Just then she heard a key in the front door and froze. The hard soles of her mother’s flats clunked against the floor.
“Adelaide?”
Del picked the computer up off the bed and tucked it under the mattress again. Her mother was calling her name, a little hitch in her voice as if she was crying or drunk.
When she opened the bedroom door, her mother was h
olding onto the banister, climbing the stairs. She was, in fact, wasted.
“Where the fuck have you been, Mom?”
This made her mother stop, two feet on one riser. “Peristyle.”
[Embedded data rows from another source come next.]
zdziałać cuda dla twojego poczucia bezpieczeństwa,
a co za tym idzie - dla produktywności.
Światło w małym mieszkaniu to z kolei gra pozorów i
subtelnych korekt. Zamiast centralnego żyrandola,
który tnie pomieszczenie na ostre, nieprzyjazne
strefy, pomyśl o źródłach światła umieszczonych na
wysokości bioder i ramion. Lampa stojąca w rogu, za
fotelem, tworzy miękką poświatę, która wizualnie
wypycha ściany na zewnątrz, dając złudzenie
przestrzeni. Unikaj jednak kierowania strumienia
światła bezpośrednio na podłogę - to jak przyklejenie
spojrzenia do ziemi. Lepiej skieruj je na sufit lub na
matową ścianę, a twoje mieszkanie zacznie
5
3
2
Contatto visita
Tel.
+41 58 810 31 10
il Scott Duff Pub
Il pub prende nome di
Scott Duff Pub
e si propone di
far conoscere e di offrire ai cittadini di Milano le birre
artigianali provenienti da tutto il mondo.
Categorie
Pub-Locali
Even from here Del could smell the bourbon on her breath.
“You’ve eaten?”
“I did. Squab.” She straightened herself, ready to put on that attitude she took every time she was in the wrong—an armor of arrogance she must have learned from her racist drunk of a father.
“Well, I was waiting for you, but I guess I’ll eat now.”
Her mother let her blow past her, and Del could practically hear the slow wheels of her brain turning as she shuffled around to follow. Del went through to the kitchen, opened the refrigerator to pull out the tub of congealed red beans. Her mother stared in at her from the dark hall.
“I’ve left your father, Del.”
“I am aware.”
“For good. It’s for good. I—I’m seeing Augie. Your father and I are getting a divorce.”
“A divorce. Good.”
“I’m sorry, Del.”
Del shrugged. “Yeah, well—” She dumped out the rice into a bowl, scooped out some beans, ran a little water over.
“You haven’t heard from your sister?”
She threw the plate in the microwave. “Of course I haven’t fucking heard from my sister.”
“Oh, Adelaide,” her mother sighed. “Do you have to be cruel to me about it?”
“I’m the cruel one?”
Opening and closing her mouth like a goldfish, her mother came into the room. “I’m sorry.”
“You said that already.”
“Do you think I’m not torn up about this?”
“Honestly, you look like you’ve got some pretty good painkillers on board.”
“Oh, goddamn you, Del. I’m a grown woman. I can have a drink.”